Job openings were up 7.6 percent in January
WASHINGTON - Job openings rose sharply earlier this year, evidence that employers are slowly ramping up hiring as the economy improves.
The number of openings in January rose about 7.6 percent, to 2.7 million, compared with December, the Labor Department said. That’s the highest total since February 2009.
The report is a sign that the economy is soon likely to generate consistent job gains. Some economists expect employers to add up to a net 300,000 jobs in March. Hiring is critical to sustaining the economic recovery because job growth boosts incomes and helps restore the confidence needed to drive consumer spending. A gradual increase in net hiring would help prevent the recovery from fizzling.
There are now about 5.5 unemployed people, on average, competing for each opening.

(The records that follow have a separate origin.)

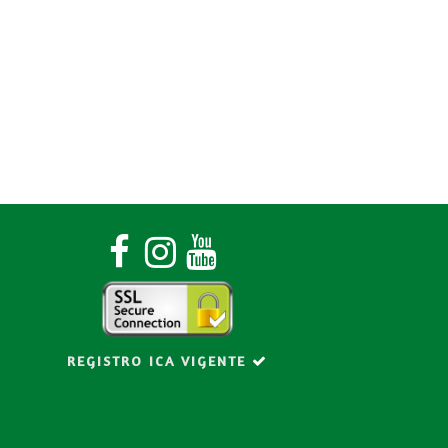
o
REGISTRO ICA VIGENTE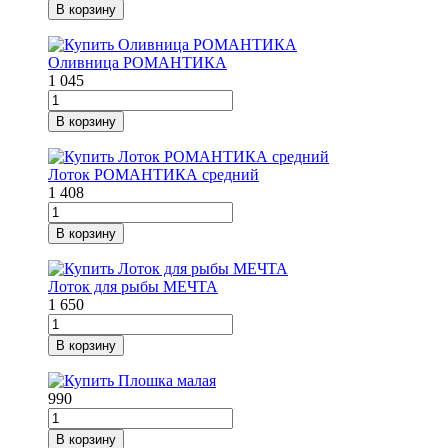
В корзину
Оливница РОМАНТИКА
1 045
В корзину
Лоток РОМАНТИКА средний
1 408
В корзину
Лоток для рыбы МЕЧТА
1 650
В корзину
990
В корзину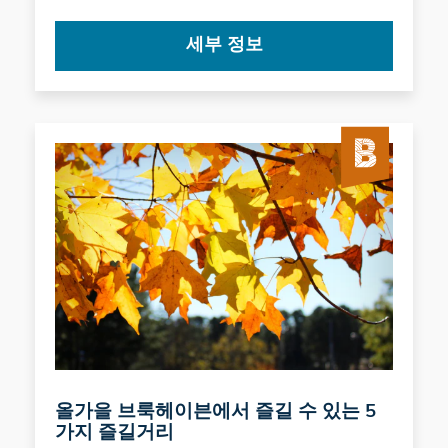
세부 정보
올가을 브룩헤이븐에서 즐길 수 있는 5
가지 즐길거리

That’s still far more than the 1.7 people who were competing for each opening when the recession began. But it’s down from just over six people per opening in December 2009.
Economists were encouraged by the report but cautioned that hiring will probably increase only slowly this year.
The economy has lost 8.4 million jobs since the recession began. The jobless rate was unchanged last month at 9.7 percent. Most economists expect the rate to remain elevated for several years.
The transition to job growth “is an important step in the expansion,’’ Nigel Gault, chief US economist at IHS Global Insight, wrote in a note to clients. “It will not change the story that this will be a subdued recovery . . . but will reduce the odds of a relapse.’’
The gradually brightening jobs picture corresponds to what many job search websites are reporting. The Monster employment index, a measure of online postings by Monster.com, rose 2 percent in February compared with the previous year. That was the first year-over-year increase since December 2007, when the recession began.
Indeed.com, which aggregates job listings from thousands of online career boards and individual company sites, is also seeing improvement. The company said last week that 10 of the 12 industries it tracks posted more job openings in February than they did a year ago.
The Labor Department’s Job Openings and Labor Turnover Survey illustrates the heavy job turnover that occurs even in a sluggish economy. Employers hired about 4.08 million people in January, the report said. At the same time, 4.12 million people were fired or left their jobs.
Job openings are down sharply from pre-recession levels. There were nearly 4.4 million available positions in December 2007, the government said, compared with the 2.7 million openings in January.
Most of the January job gains were concentrated in education and health care, the report said. Job openings in those industries rose 72,000, or 13 percent. Hotels and restaurants also saw gains, with an increase of 28,000 openings, or 13.5 percent.
Paul Forster, chief executive of Indeed.com, noted that job gains in the hospitality and retail industries signal growing confidence in the recovery, because those sectors depend on consumer spending.
Job openings in information technology are also rising. Scot Melland, chief executive of Dice Holdings, said postings on its Dice.com job board for IT professionals rose 7 percent as of March 1 from a year ago.